**WORK TO COMPLETE**
• 1. Please answer these questions using the text about the Great Zimbabwe birds, with one line per answer:
(a) Who told Willi Posselt about Great Zimbabwe?
(b) How tall was each bird, including its plinth?
(c) In what year was one bird's pedestal sold to the Ethnological Museum in Berlin?
• 2. Carry on the account of the Great Zimbabwe birds from its final sentence.

**SOURCE DOCUMENT**

In 1889 a European hunter, Willi Posselt, travelled to Great Zimbabwe after hearing about it from another European explorer, Karl Mauch. He climbed to the highest point of the ruins despite being told that it was a sacred site where he should not trespass, and found the birds positioned in the centre of an enclosure around an apparent altar. He later wrote:

Each one, including its plinth, had been hewn out of a solid block of stone and measured 4 feet 6 inches in height; and each was set firmly into the ground. There was also a stone shaped like a millstone and about 18 inches in diameter, with a number of figures carved in the border.

I selected the best specimen of the bird stones, the beaks of the remainder being damaged, and decided to dig it out. But while doing so, Andizibi [a local tribesman] and his followers became very excited and rushed around with their guns and assegais. I fully expected them to attack us. However, I went on with my work but told Klass, who had loaded two rifles, to shoot the first man he saw aiming at either of us.

Posselt compensated Andizibi with a payment of blankets and "some other articles". As the bird on its pedestal was too heavy for him to carry, he hacked it off and hid the pedestal with the intention of returning later to retrieve it. He subsequently sold his bird to Cecil Rhodes, who mounted it in the library of his Cape Town house, Groote Schuur, and decorated the house's stairway with wooden replicas. Rhodes also had stone replicas made, three times the size of the original, to decorate the gates of his house in England near Cambridge. A German missionary came to own the pedestal of one bird, which he sold to the Ethnological Museum in Berlin in 1907.

**SUPPLIED INFORMATION**
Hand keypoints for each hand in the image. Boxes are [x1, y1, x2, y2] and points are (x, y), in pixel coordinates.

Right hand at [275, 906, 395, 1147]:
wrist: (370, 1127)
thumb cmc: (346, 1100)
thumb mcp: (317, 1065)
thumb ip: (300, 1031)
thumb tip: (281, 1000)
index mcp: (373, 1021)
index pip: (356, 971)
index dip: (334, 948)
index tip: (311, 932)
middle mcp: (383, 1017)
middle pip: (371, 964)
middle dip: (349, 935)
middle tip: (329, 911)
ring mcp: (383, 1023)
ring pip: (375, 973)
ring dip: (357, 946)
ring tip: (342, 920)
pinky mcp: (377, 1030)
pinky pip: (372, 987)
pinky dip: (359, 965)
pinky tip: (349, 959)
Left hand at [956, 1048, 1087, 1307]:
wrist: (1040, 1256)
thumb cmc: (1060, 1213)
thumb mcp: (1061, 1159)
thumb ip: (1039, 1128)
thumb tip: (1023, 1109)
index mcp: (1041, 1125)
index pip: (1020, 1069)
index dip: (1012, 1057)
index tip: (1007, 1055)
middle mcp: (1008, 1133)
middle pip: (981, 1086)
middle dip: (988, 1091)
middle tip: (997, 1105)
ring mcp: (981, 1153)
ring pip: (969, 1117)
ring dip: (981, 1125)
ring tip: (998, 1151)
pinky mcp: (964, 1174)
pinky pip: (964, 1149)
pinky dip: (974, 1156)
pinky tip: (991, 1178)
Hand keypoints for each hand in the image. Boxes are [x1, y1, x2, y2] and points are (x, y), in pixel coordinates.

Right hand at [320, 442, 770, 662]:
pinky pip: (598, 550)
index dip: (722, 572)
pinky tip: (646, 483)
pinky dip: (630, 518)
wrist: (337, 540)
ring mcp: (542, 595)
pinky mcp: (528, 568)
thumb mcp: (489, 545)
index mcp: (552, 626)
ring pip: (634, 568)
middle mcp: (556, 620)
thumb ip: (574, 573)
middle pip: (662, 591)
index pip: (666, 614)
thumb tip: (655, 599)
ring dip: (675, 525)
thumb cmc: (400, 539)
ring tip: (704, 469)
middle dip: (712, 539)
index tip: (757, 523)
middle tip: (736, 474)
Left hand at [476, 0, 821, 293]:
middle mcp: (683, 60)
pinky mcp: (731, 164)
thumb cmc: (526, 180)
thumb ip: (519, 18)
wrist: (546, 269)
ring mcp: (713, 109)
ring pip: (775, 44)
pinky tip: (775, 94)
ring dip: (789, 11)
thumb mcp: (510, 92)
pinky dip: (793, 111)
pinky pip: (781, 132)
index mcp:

**ANSWERS TO THIS EXERCISE**
• 1.
(a) Karl Mauch
(b) 4 feet 6 inches
(c) 1907

• 2.
Rhodes' acquisition of Posselt's bird prompted him to commission an investigation of the Great Zimbabwe ruins by James Theodore Bent, which took place in 1891 following the British South Africa Company's invasion of Mashonaland. Bent recorded that there were eight birds, six large and two small, and that there had probably originally been more as there were several additional stone pedestals of which the tops had been broken off.

The British attributed Great Zimbabwe to ancient Mediterranean builders, believing Black Africans to be incapable of constructing such a complex structure; thus in Rhodes' mind, as a 1932 guidebook put it, it was "a favorite symbol of the link between the order civilisation derived from the North or the East and the savage barbarism of Southern and Central Africa before the advent of the European." Bent attributed the birds to the Phoenicians.

In 1981, a year after the attainment of majority rule in Zimbabwe, the South African government returned four of the sculptures to the country in exchange for a world-renowned collection of Hymenoptera (bees, wasps and ants) housed in Harare; the fifth remains at Groote Schuur.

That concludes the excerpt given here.